13.10.08

IV – Os personagens em Lc 9, 1-6

IV – Os personagens em Lc 9, 1-6

1Tendo convocado os Doze, deu-lhes poder e autoridade sobre todos os demónios e para curarem doenças. 2Depois, enviou-os a proclamar o Reino de Deus e a curar os doentes, 3e disse-lhes: «Nada leveis para o caminho: nem cajado, nem alforge, nem pão, nem dinheiro; nem tenhais duas túnicas. 4Em qualquer casa em que entrardes, ficai lá até ao vosso regresso. 5Quanto aos que vos não receberem, saí dessa cidade e sacudi o pó dos vossos pés, para servir de testemunho contra eles.» 6Eles puseram-se a caminho e foram de aldeia em aldeia, anunciando a Boa-Nova e realizando curas por toda a parte.

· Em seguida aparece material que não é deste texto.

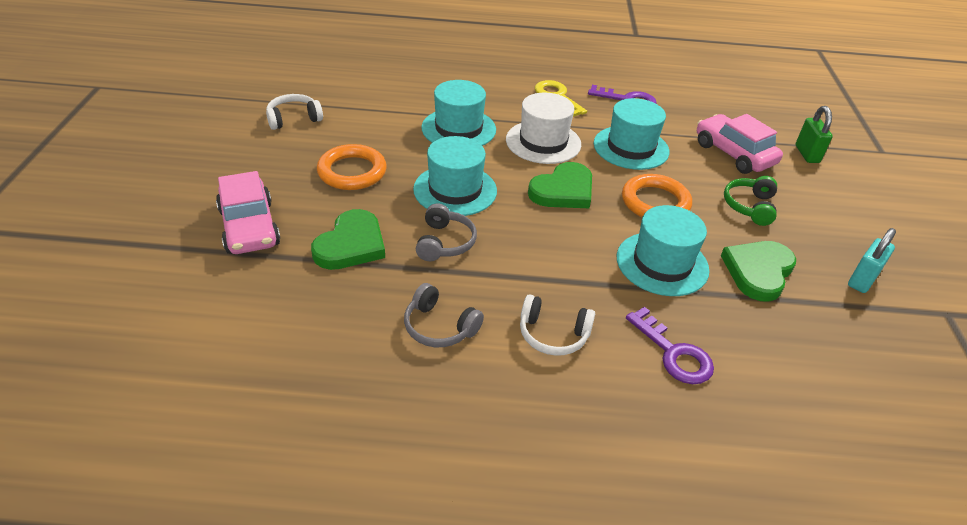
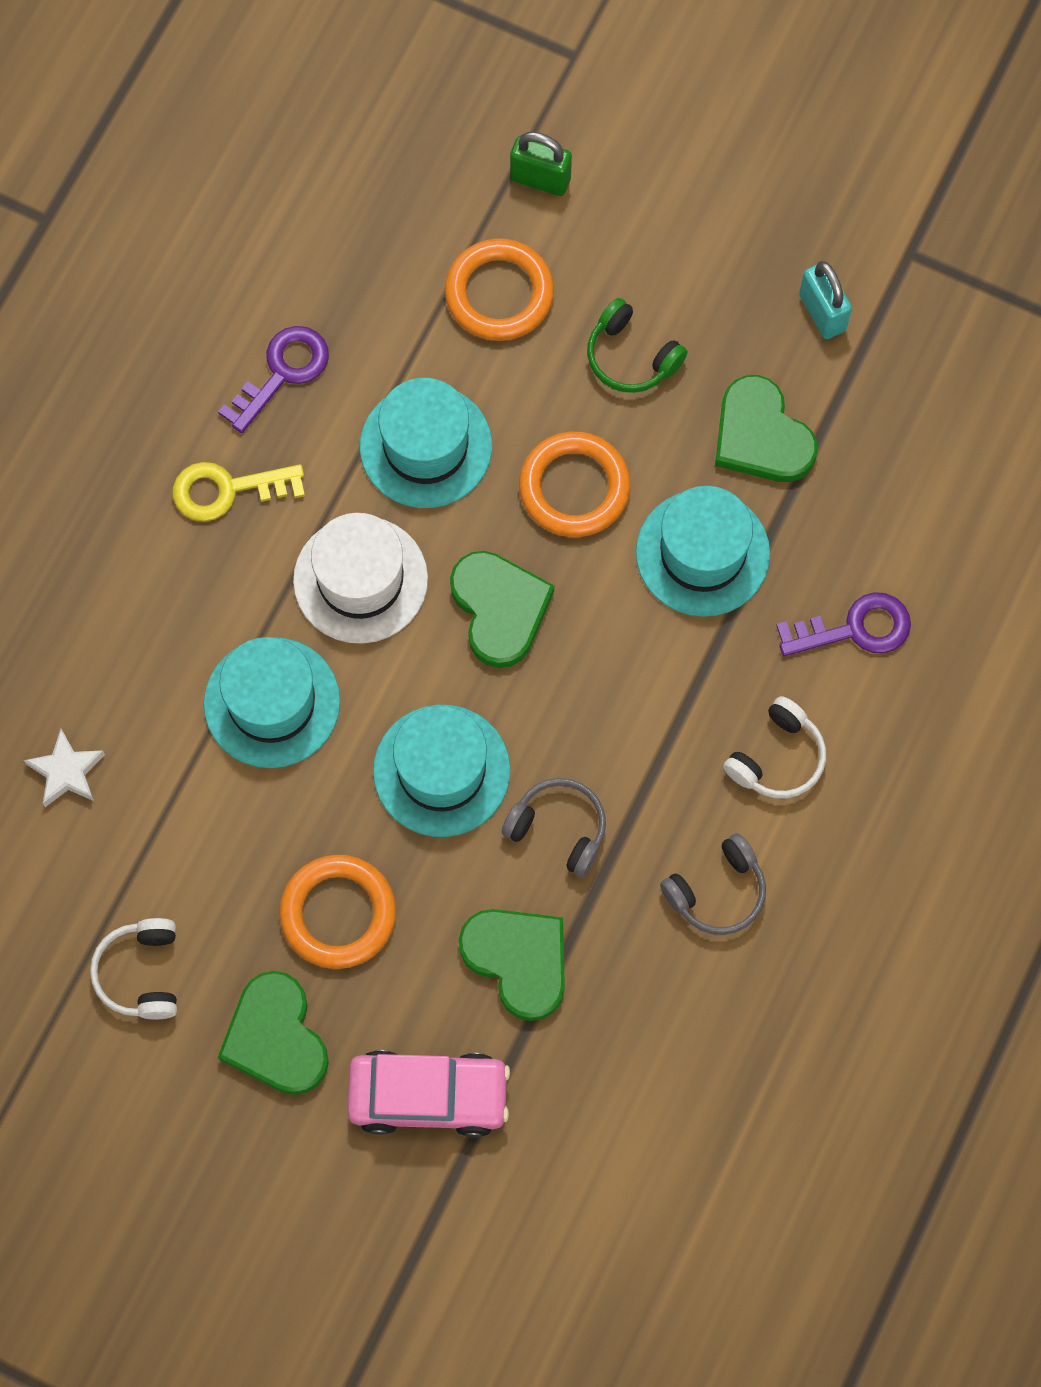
camera: 65 degrees left, 30 degrees up
(271, 165) = (276, 1037): none -> green heart
(389, 82) = (66, 772): none -> white star
(733, 154) = (499, 294): pink car -> orange ring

Os personagens deste trecho são Jesus e os discípulos, mas assumem um papel diferente, bem como diferentes maneiras de estar. Jesus é o personagem principal, ou seja, o personagem redondo bem demarcado e individual, ao passo que os discípulos assumem um personagem colectivo, pois nenhum deles se afirma em relação aos outros nem ninguém fala na primeira pessoa sem ser Jesus. No entanto, apesar disto, os discípulos são personagens incontornáveis neste relato, sem os quais não se justificariam as palavras de Jesus que se lhes dirige. Por isso, visto que o relato se “resolve” com o envio dos discípulos, estes não deixam de ser personagens redondos.
O relato presente é um belo exemplo do que é um personagem emissário, aqui “encarnado” por Jesus que emite uma determinada mensagem e um personagem destinatário, que é o grupo dos discípulos que recebem a mensagem e em função disso, executam determinada resposta, que foi partirem em missão. Os discípulos, por acolherem a mensagem de Jesus são personagens adjuvantes, que servem para a revelação de Jesus e são conformes ao Seu projecto. São ainda considerados personagens objecto, por receberem as palavras de Jesus que é directamente direccionada para eles.
O narrador constrói os personagens de duas maneiras. A Jesus, coloca-o a falar, expressando o seu discurso na primeira pessoa mas isto é mostrando o personagem através do que ele faz, neste caso, através do seu discurso, ao passo que aos discípulos, não lhes dá voz, mas descreve a resposta em termos de acção que eles levam a cabo de seguida. Em qualquer dos personagens há uma técnica de “showing”, ou seja, mostrar os personagens através das suas acções.
Os personagens saem do relato alterados, no sentido de não ficarem iguais como estavam. A exortação de Jesus leva-os a darem uma resposta bastante concreta. Não se limitam já a seguir Jesus apenas, para onde quer que Ele fosse, mas passam também eles a ir em nome d´Ele. Esta atitude de obediência dos discípulos cria uma certa empatia para com o leitor, que se identifica com Jesus e vê nos discípulos um exemplo do que isso acarreta. Há como que um desejo de identificação com os discípulos naquele “sim” que dão.
Quanto à focalização, nos dois primeiros versículos temos focalização de grau zero, em que o narrador passa uma informação que não é imediata nem perceptível sem mais nem menos ( a concessão do poder que Jesus dispensa aos discípulos). No discurso de Jesus temo focalização externa, visto que o narrador não acrescenta nada ao que é visível na cena (as próprias palavras de Jesus num discurso na primeira pessoa). Finalmente os versículos 5 e 6 estão redigidos sob focalização externa também , pois o narrador limita-se a contar aquilo que é visível, sem se deter em pormenores como o estado de espírito de cada um, por exemplo. Do ponto de vista do que se sabe, a posição do leitor é igual à dos personagens, pois nada é escondido ou deixado em suspenso. A informação que os discípulos recebem é a mesma que a do leitor, daí que estejamos perante patamares idênticos.